277 Kayıt Bulundu.
Bize el-Ka'neb, ona Malik, ona Ebu Zübeyr el-Mekkî, ona Ebu Tufeyl Amir b. Vasile, ona da Muaz b. Cebel (ra) haber vermiştir: "Rasulullah'la (sav) birlikte Tebük gazâsına çıkmışlardı. Hz. Peygamber öğle ile ikindiyi, akşam ile de yatsıyı cem ediyordu. Bir gün namazı geciktirmiş, sonra çıkıp öğle ile ikindiyi birlikte kılmıştı. Sonra çadırına girmiş, sonra tekrar çıkıp akşam ile yatsıyı cem’ ederek kılmıştı."

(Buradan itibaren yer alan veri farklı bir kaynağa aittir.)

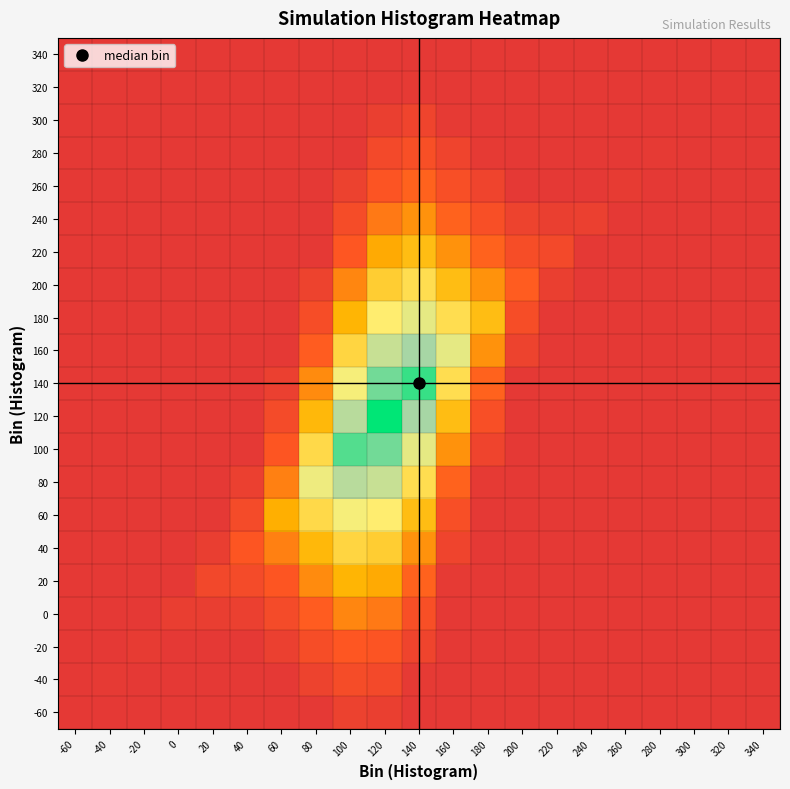

Count the number of categories in the chart.

21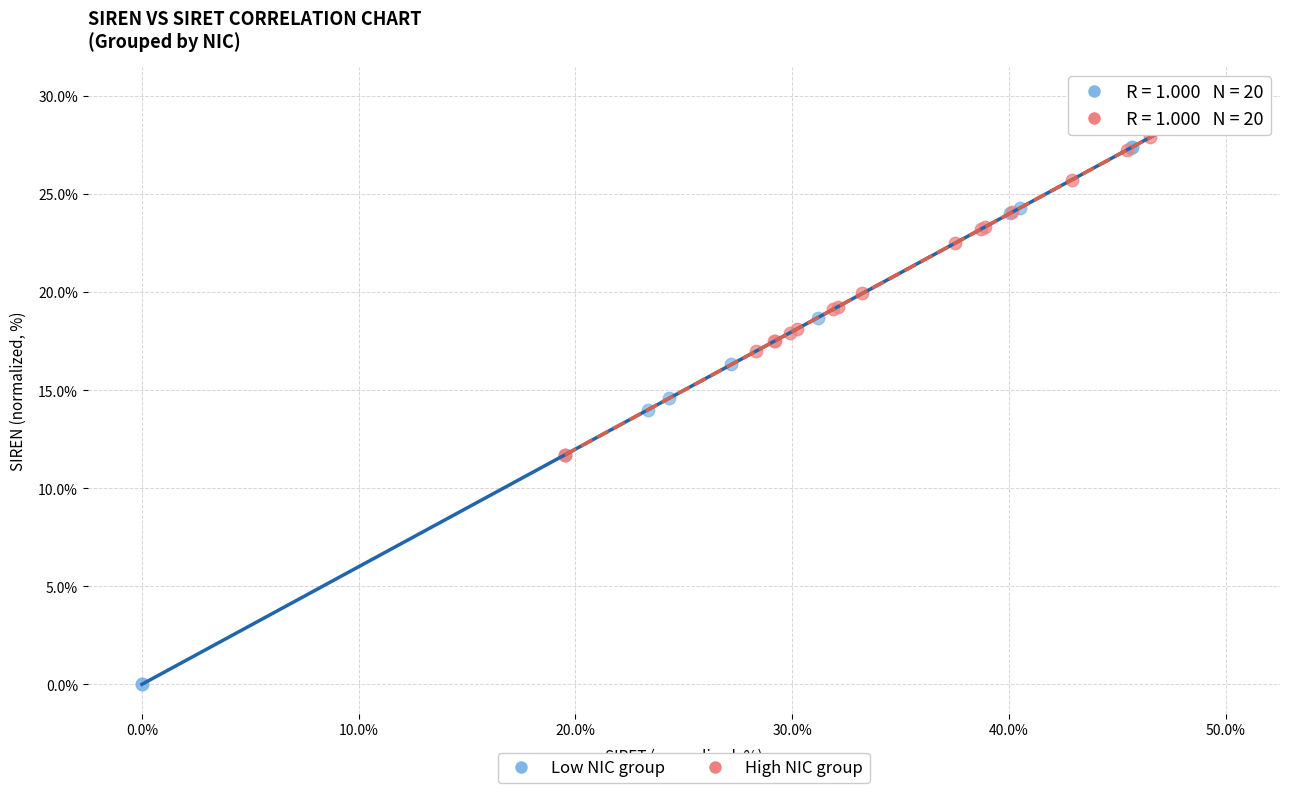

Which series reaches the minimum Y coordinate?

Low NIC group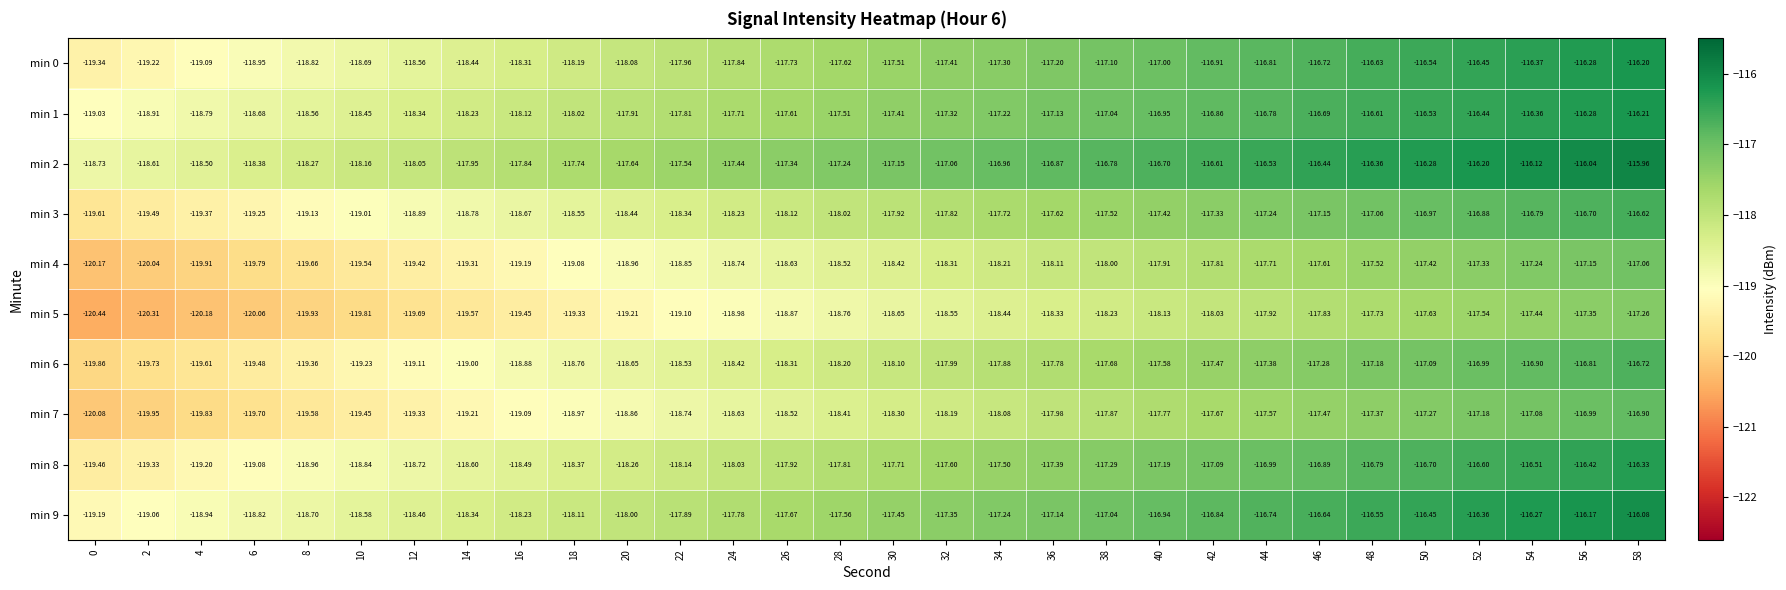

At which category does the chart reach its peak across all series?

58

Bize İbrahim b. Musa er-Râzî, ona İsa, ona da İbn Cabir (önceki) hadisle aynı manada bir hadis rivayet etmiştir. [Ebû Dâvûd dedi ki: Bu hadisi bir de Abdullah b. el-Alâ, Nafi'den rivayet etmiştir. Nafi' demiştir ki; Gurubun kızıllığı kaybolmak üzere iken (devesinden) indi ve ikisini (akşamla yatsıyı) birleştirerek kıldı.]
Bize Ahmed b. Salih, ona Yahya b. Muhammed el-Câri, ona Abdülaziz b. Muhammed, ona Malik, ona Ebu Zübeyr, ona da Cabir (ra); "Rasulullah (sav) Mekke'de iken güneş battı, (akşam ile yatsı) namazlarını Serif mevkiinde birleştirerek kıldı, dedi."

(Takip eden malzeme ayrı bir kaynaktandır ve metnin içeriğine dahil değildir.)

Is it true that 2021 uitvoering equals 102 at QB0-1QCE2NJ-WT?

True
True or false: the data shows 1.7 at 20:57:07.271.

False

Bize Ahmed b. Hanbel'in komşusu Muhammed b. Hişam, ona Cafer b. Avn, ona da Hişam b. Sa'd şöyle dedi: "İkisinin, yani Mekke ile Serif arasındaki mesafe on mildir."

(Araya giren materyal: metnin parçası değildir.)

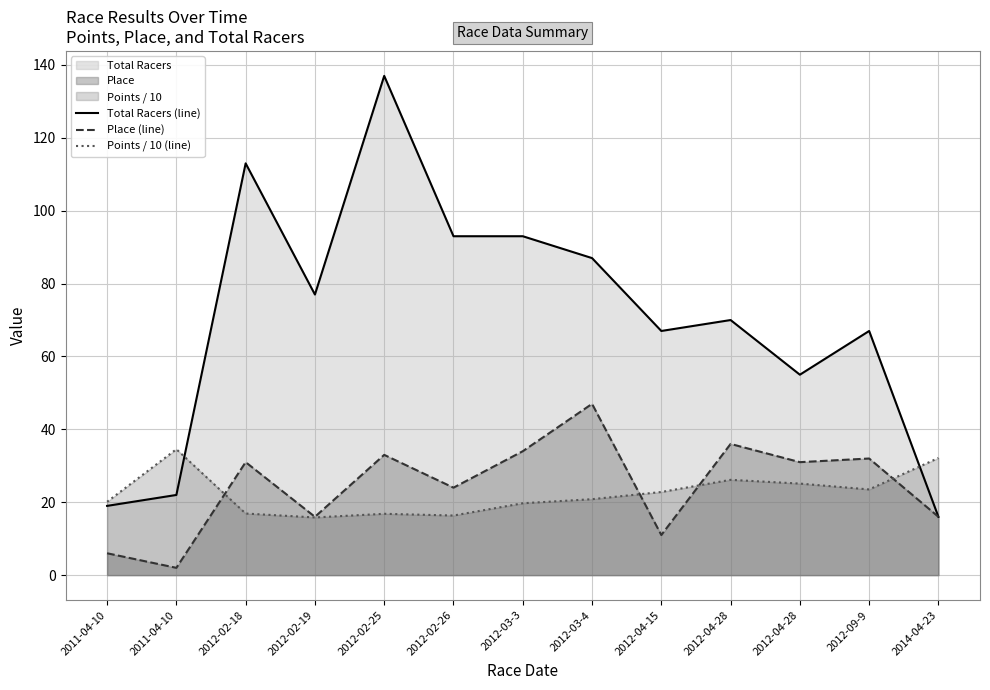

Where does the Total Racers (line) series first go above 70?

2012-02-18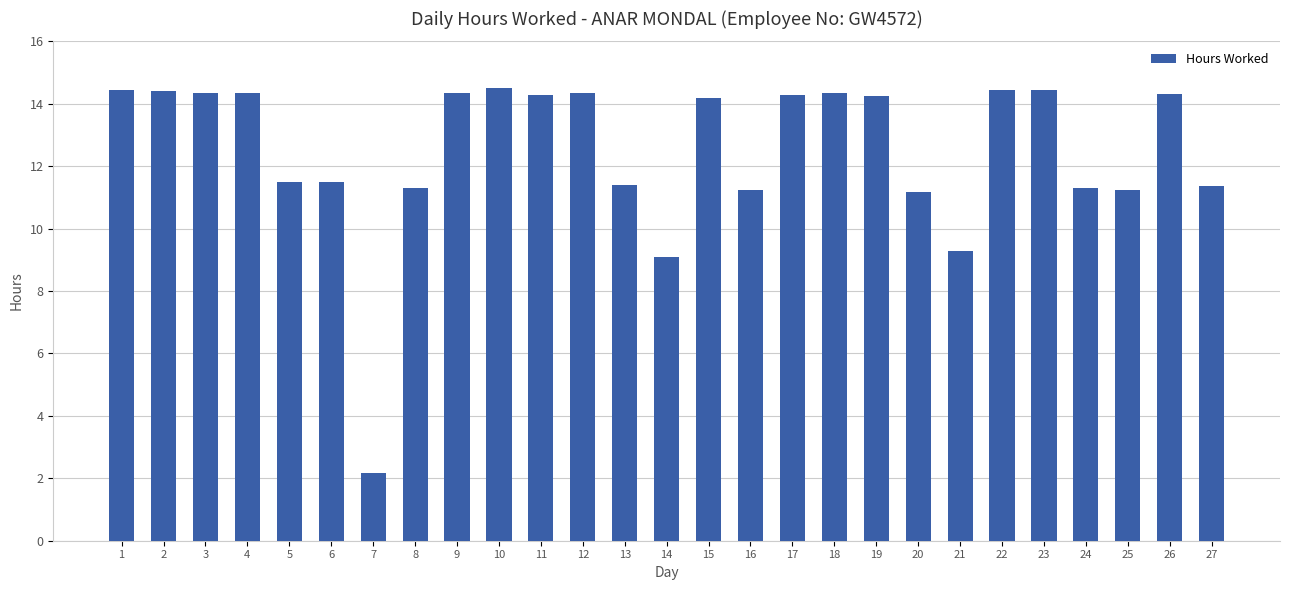

How many bars are there in total?

27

Bize Abdulmelik b. Şuayb, ona İbn Vehb, ona el-Leys rivayet etmiş, ona da Rabî'a şöyle yazmış: Bana Abdullah b. Dinar şöyle anlattı: "Ben Abdullah b. Ömer'le birlikte yolculuk yaparken güneş battı, ama biz yola devam ettik. Akşam olduğunu görünce, namaz zamanı geldi dedik. O yine yola devam etti. Nihayet gurubun kızıllığı kaybolup yıldızlar akmaya başlayınca hayvanından indi ve iki namazı birden kıldı. Sonra ben, Rasulullah'ın (sav) acele yola çıktığı zaman namazı şu benim kıldığım gibi kıldığını gördüm dedi. İbn Abbas, Rasulullah (sav) bu iki namazı gece girdikten sonra birleştirdi demek istiyordu." [Ebû Davud dedi ki: Bu hadisi Asım b. Muhammed, kardeşi (Ömer) vasıtasıyla Salim'den rivayet etmiştir. İbn Ebu Necîh de bu hadisi İsmail b. Abdurrahman b. Züeyb'den; İbn Ömer bu iki namazı akşamın kızıllığı kaybolduktan sonra birleştirdi, şeklinde rivayet etti.]
Bize Süleyman b. Davud el-Mehri, ona İbn Vehb, ona Cabir b. İsmail, ona da Ukayl (önceki) hadisi aynı senedle rivayet etmiş ve demiştir ki: "Akşamı da geciktirir ve şafak kaybolunca yatsıyla birleştirerek kılardı."
Bize Kuteybe b. Said, ona el-Leys, ona Yazîd b. Ebu Habib, ona Ebu Tufeyl Amir b. Vasile, ona da Muaz b. Cebel (ra) şöyle rivayet etmiştir: "Hz. Peygamber (sav) Tebük gazvesinde iken güneş batıya kaymadan önce yola çıkarsa, öğleyi ikindiye kadar erteler, ikindi namazıyla birlikte kılardı. Eğer güneş batıya kaydıktan sonra yola çıkarsa ikindiyi öne alarak öğle namazıyla birlikte kılar, sonar yola düşerdi. Eğer akşamdan önce yola çıkacak olursa akşamı tehir eder yatsıyla beraber kılardı. Eğer akşam olduktan sonra yola çıkmak isterse yatsıyı (vaktinden) öne alarak akşamla birlikte kılardı." [Ebû Davud dedi ki: Bu hadisi Kuteybe'den başka hiçbir kimse rivayet etmedi.]